There is nothing like writing a regular newspaper column for making you sound like a parody of a regular newspaper columnist. This truth is demonstrated, alas, by none other than the great Kingsley Amis in the columns collected in "Everyday Drinking" (Bloomsbury, $19.99). The book, which draws from three previous collections published between 1971 and 1984, is introduced by a worshipful Christopher Hitchens (who causes us to avert our eyes in revealing that he was allowed to call Amis "Kingers").
Amis had no peer in writing about drink and drinking and the morning after in fiction, but as a commentator on the subject he is not in the same class as L. Rust Hills who, as "Don Vivant," wrote a brilliant, highly idiosyncratic column on drinking for Forbes FYI, and Bernard DeVoto, whose book "The Hour" is criminally out of print. Amis's first failing is that an oppressive spirit of knuckle-rapping pervades his discussions of practically everything. He won't, for instance, tolerate "wine chatter" and tells us: "You can call a wine red, and dry, and strong, and pleasant. After that watch out. . ." This know-it-all attitude, so absent from his fiction, is oppressive, though perhaps born of a columnist's desperation over finding material and meeting deadlines. His views on women, too, which are funny when projected into his novels, are here simply hackneyed: We are, of course, killjoys in the world of drinking. I must say, however, that I absolutely agree with him on the subject of "the bloody music," that is, the ubiquitous presence of LOUD music in drinking establishments, a scourge that has caused me and my friends to wander like lost souls from pub to pub seeking a place conducive to talk.

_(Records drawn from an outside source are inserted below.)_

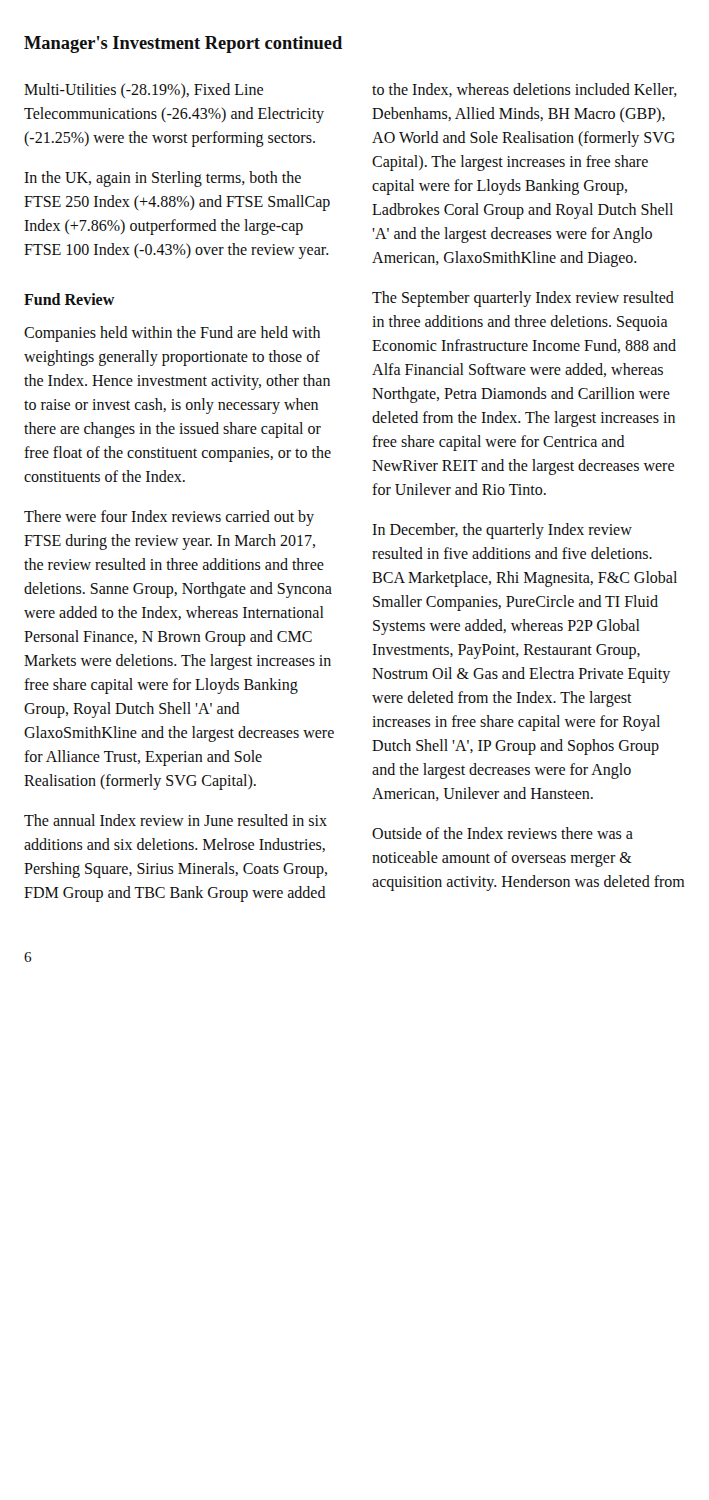Manager's Investment Report continued
Multi-Utilities (-28.19%), Fixed Line Telecommunications (-26.43%) and Electricity (-21.25%) were the worst performing sectors.
In the UK, again in Sterling terms, both the FTSE 250 Index (+4.88%) and FTSE SmallCap Index (+7.86%) outperformed the large-cap FTSE 100 Index (-0.43%) over the review year.
Fund Review
Companies held within the Fund are held with weightings generally proportionate to those of the Index. Hence investment activity, other than to raise or invest cash, is only necessary when there are changes in the issued share capital or free float of the constituent companies, or to the constituents of the Index.
There were four Index reviews carried out by FTSE during the review year. In March 2017, the review resulted in three additions and three deletions. Sanne Group, Northgate and Syncona were added to the Index, whereas International Personal Finance, N Brown Group and CMC Markets were deletions. The largest increases in free share capital were for Lloyds Banking Group, Royal Dutch Shell 'A' and GlaxoSmithKline and the largest decreases were for Alliance Trust, Experian and Sole Realisation (formerly SVG Capital).
The annual Index review in June resulted in six additions and six deletions. Melrose Industries, Pershing Square, Sirius Minerals, Coats Group, FDM Group and TBC Bank Group were added to the Index, whereas deletions included Keller, Debenhams, Allied Minds, BH Macro (GBP), AO World and Sole Realisation (formerly SVG Capital). The largest increases in free share capital were for Lloyds Banking Group, Ladbrokes Coral Group and Royal Dutch Shell 'A' and the largest decreases were for Anglo American, GlaxoSmithKline and Diageo.
The September quarterly Index review resulted in three additions and three deletions. Sequoia Economic Infrastructure Income Fund, 888 and Alfa Financial Software were added, whereas Northgate, Petra Diamonds and Carillion were deleted from the Index. The largest increases in free share capital were for Centrica and NewRiver REIT and the largest decreases were for Unilever and Rio Tinto.
In December, the quarterly Index review resulted in five additions and five deletions. BCA Marketplace, Rhi Magnesita, F&C Global Smaller Companies, PureCircle and TI Fluid Systems were added, whereas P2P Global Investments, PayPoint, Restaurant Group, Nostrum Oil & Gas and Electra Private Equity were deleted from the Index. The largest increases in free share capital were for Royal Dutch Shell 'A', IP Group and Sophos Group and the largest decreases were for Anglo American, Unilever and Hansteen.
Outside of the Index reviews there was a noticeable amount of overseas merger & acquisition activity. Henderson was deleted from
6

Much of Amis's advice (for more, see Short Takes) is frankly useless to us today, with its tales of bottles of good wine going for one British pound (approximately $2) and recipes for vile drinks (Queen Victoria's Tipple: red wine and Scotch). The best-known part of this work treats the hangover, a condition with which you may or may not be acquainted. Amis has divided it into its physical and spiritual manifestations, the latter which he calls the "metaphysical hangover." This is an "ineffable compound of depression, sadness . . . anxiety, self-hatred, sense of failure and fear of the future" and does not mean, whatever you may think when under its thrall, that "your family and friends are leagued against you in a conspiracy of barely maintained silence about what a [expletive] you are." I wouldn't be too sure about that in anyone's case, but especially in Amis's if accounts of his life are true. Be that as it may, his treatment for the condition is to take up gloomy reading. I, on the other hand, suggest Ian Frazier.